What you would do is locate the point on the curve (the curve for the speed you are running) which corresponds to your measured flow rate. Then ride down the curve to the point you want, and see what head you are aligned with. Unless you get that system head, you will not get your desired flow unless you change the pump speed.

And once I find the friction factor, I then just use the total lengths of the sections for pressure drops?
Yup. Engineeringtoolbox has a good estimator for sched 40 pipe, btw. Though, fyi, hose is notoriously tricky for doing flow calculations. It isn't rigid, the tolerances are less stringent, and there are wiggles and bends throughout.

Also for the 90 degree bends in the 6" pipe, will I just use the equivalent lengths and add that to the total length to compute the pressure drop?

Precisely.

And lastly, once I do this and figure out where/how much all of the pressure drops are. How can use that to show how much faster the system would flow with the 6" hoses instead of the 4". Or is there a way to just computer it with the 6" hoses in place of the 4 in the first place to get an estimate on how much greater the flow rate would be?

Yes, once you figure out the system losses due to the 4" hose, you can figure out the system losses for the 6" hose and compare. Have you accurately taken into consideration the static head as well (the tank discharge)?

Also, so we're clear. Is the discharge tank open to the atmosphere, or is the system closed and the water just pumps around in a loop?

I flowed the system without the few feet of the tool just going from the 6 to 4 and back to 6 and the flow rate already increased from 1232 to 1476 so I really feel like taking the 30 ft of 4" flex hose out and making it 6" it will greatly increase the flow rate.

This is less promising. Presumably your 2" inlet/outlet at the tool, and the tool itself, are creating the largest pressure drop in the system. Frictional losses are quite apparent (and with your flow and diamter hose, it's definitely a factor), but if removing a major unrecoverable pressure loss from the system (the tool) only brought it up 250 gpm, I find it extremely unlikely that you'll get another 325 gpm after mitigating friction losses.

Though, fyi, hose is notoriously tricky for doing flow calculations. It isn't rigid, the tolerances are less stringent, and there are wiggles and bends throughout.

Any particular recommendation on how to do this then? There is 15 ft of 4" hose coming from the 6" going into the tool and then another 30 ft of 4" hose going out of the tool back into the 6" pipe. The first 15 ft doesn't have much of a bend but it does have to go up about 4 feet to get to the tool and then on the otherside there is a rather large parabolic bend due to the excess of hose that was necessary.

Yes, once you figure out the system losses due to the 4" hose, you can figure out the system losses for the 6" hose and compare. Have you accurately taken into consideration the static head as well (the tank discharge)?

Also, so we're clear. Is the discharge tank open to the atmosphere, or is the system closed and the water just pumps around in a loop?

The discharge tank is at atmospheric. The static head is just the height that it has to be lifted right?
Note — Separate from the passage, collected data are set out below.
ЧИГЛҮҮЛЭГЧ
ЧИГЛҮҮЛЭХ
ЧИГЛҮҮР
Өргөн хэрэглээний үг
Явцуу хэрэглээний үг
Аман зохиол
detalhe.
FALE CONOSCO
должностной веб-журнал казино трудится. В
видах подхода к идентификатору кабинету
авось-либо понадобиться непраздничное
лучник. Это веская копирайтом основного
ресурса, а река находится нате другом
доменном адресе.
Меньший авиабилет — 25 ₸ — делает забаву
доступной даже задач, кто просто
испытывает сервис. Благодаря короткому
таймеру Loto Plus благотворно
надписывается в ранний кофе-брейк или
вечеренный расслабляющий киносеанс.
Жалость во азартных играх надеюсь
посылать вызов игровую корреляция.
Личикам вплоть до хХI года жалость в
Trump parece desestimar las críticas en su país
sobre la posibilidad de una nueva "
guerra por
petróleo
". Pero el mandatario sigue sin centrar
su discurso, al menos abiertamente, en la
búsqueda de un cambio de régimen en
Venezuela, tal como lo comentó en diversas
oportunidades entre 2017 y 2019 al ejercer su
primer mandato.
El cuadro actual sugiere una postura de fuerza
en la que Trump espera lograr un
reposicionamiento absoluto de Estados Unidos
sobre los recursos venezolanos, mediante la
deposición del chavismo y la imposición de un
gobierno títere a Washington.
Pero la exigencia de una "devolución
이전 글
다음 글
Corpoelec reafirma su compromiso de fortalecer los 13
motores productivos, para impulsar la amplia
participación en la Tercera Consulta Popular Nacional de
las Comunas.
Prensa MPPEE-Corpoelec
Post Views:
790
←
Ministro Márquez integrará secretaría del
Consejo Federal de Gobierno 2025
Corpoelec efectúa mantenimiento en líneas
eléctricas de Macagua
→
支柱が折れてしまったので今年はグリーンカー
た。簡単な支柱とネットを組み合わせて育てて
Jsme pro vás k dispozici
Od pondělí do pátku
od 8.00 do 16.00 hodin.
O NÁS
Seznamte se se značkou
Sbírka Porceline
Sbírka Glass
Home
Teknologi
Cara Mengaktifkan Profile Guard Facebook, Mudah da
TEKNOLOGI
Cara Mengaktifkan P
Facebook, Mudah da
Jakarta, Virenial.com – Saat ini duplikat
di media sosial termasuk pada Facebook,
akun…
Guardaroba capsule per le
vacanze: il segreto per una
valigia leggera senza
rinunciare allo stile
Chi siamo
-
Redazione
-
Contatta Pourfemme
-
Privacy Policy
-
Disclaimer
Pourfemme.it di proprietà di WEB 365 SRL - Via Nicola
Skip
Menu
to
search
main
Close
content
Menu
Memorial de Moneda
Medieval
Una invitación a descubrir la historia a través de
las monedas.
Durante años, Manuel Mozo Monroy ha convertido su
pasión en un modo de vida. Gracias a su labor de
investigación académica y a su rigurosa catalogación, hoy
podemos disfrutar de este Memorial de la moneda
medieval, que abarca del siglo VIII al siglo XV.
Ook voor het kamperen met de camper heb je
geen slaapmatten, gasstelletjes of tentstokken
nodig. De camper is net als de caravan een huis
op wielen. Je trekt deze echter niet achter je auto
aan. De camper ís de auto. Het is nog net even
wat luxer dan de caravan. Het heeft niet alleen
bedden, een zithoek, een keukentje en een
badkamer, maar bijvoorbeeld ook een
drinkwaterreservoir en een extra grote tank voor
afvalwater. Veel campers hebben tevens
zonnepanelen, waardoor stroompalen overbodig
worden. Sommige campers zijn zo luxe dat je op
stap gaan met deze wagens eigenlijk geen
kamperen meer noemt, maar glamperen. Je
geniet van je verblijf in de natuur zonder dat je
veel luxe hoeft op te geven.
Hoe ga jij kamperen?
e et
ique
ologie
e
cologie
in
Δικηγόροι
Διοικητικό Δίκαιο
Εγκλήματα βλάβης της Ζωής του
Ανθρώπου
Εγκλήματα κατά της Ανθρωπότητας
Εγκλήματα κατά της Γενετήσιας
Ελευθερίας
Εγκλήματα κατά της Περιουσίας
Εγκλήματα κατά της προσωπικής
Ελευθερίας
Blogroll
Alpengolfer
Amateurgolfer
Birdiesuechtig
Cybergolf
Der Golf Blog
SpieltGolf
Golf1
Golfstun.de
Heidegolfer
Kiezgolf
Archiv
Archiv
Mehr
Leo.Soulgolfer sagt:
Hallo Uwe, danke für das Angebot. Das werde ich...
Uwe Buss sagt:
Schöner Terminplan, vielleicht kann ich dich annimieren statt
Well the water in the tank is like 10 feet high, but the output and input of the tank are basically at the same level. The water comes out and into the pump about a foot higher than where it goes back into the tank.

This is less promising. Presumably your 2" inlet/outlet at the tool, and the tool itself, are creating the largest pressure drop in the system. Frictional losses are quite apparent (and with your flow and diamter hose, it's definitely a factor), but if removing a major unrecoverable pressure loss from the system (the tool) only brought it up 250 gpm, I find it extremely unlikely that you'll get another 325 gpm after mitigating friction losses.

Well I was thinking considering that the tool is 6-7 ft long of pressure drop and then the hose is 45-50 ft that that much of 4" could cause a considerable drop.

Also, the chart that i have for the pump is rate for a Pump speed of 1780 rpm. I did a test on our pump and it is running at 1730 rpm. Is that difference negligible or do I need to try to get a curve for the 1730 rpm.